Confidentiality—Most employees do not leak information on purpose. It is often through a clever scam or accidentally opening a bad link. Still, everyone must sign and adhere to a confidentiality policy and be held accountable if they break it. Training sessions on scams and Internet dangers should supplement these policies whenever possible.

Unauthorized hardware—This is often an unintentional breach as well. Employees bring in their music device or that free flash drive they received from the trade show. That device was probably made in China and its origins or intent are dubious. Companies should exclude all external drives and USB plug-ins for this reason. Besides, that sales manager who found a better job down the street just might like to supplement his income with the convention client list from your hotel. There is technology now that detects these devices being inserted into a desktop computer.
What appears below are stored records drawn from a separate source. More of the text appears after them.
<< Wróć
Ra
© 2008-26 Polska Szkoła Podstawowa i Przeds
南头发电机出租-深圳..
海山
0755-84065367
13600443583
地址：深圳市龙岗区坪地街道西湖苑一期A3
Personal electronic devices—Besides the USB devices just mentioned, cell phones and other data devices are problematic for several reasons. Cell phone cameras, Wi-Fi, Bluetooth, and hardwire connections are great ways to accomplish data theft. Some of the more advanced data companies can detect these devices being used, but no one has been able to detect a photo being taken of a computer screen. Cameras have some other ramifications. There have been sexual harassment and privacy cases against companies that allowed employees to have cameras on them at work.

Passwords—Password sharing is still the biggest problem for data security. Usually among co-workers, password sharing leads to some policy violations and access control issues, but when shared accidentally with outsiders, it can lead to real problems. A policy against password sharing should be enforced.

Internet/email filtering—Many companies have Web filters; presumably to keep workers from being distracted by nonwork-related Web sites. A more important reason is to avoid malicious sites. Just entering an unverified site can download a virus or cause other technical problems. Those filters usually are experienced-based, meaning that they are not put on the exclusion list until someone finds out about it. This means an email can have a link to a malicious site that has not been vetted and can inadvertently download something bad.

One thing you do not want at work is your employees abusing the Internet. Besides being a distraction of their real work, and the possibility of downloading viruses (mentioned previously), there are some other issues. Viewing and downloading pornography, for example, could result in sexual harassment issues. What if it is child pornography or exploitation? Keeping these filters current and strict keeps everyone out of trouble.

DATA INVESTIGATIONS

Another point of convergence for IT and Security comes in the form of investigations. Data evidence is critical in many investigations now and both departments need to work together. For example, it is common to use archived emails as evidence in a sexual harassment case. There are many systems within a hotel that house or process information that you will need from time to time. You need to set up that relationship in advance so you can get to the data quickly and cleanly when needed. A good IT department can go one step farther and alert you when problems occur. Web filters can monitor attempts to enter pornography sites, emails with key words, unusual login times and frequency, access level violations, etc. These triggers can be set in advance with a consistent response from Security and Human Resources (HR).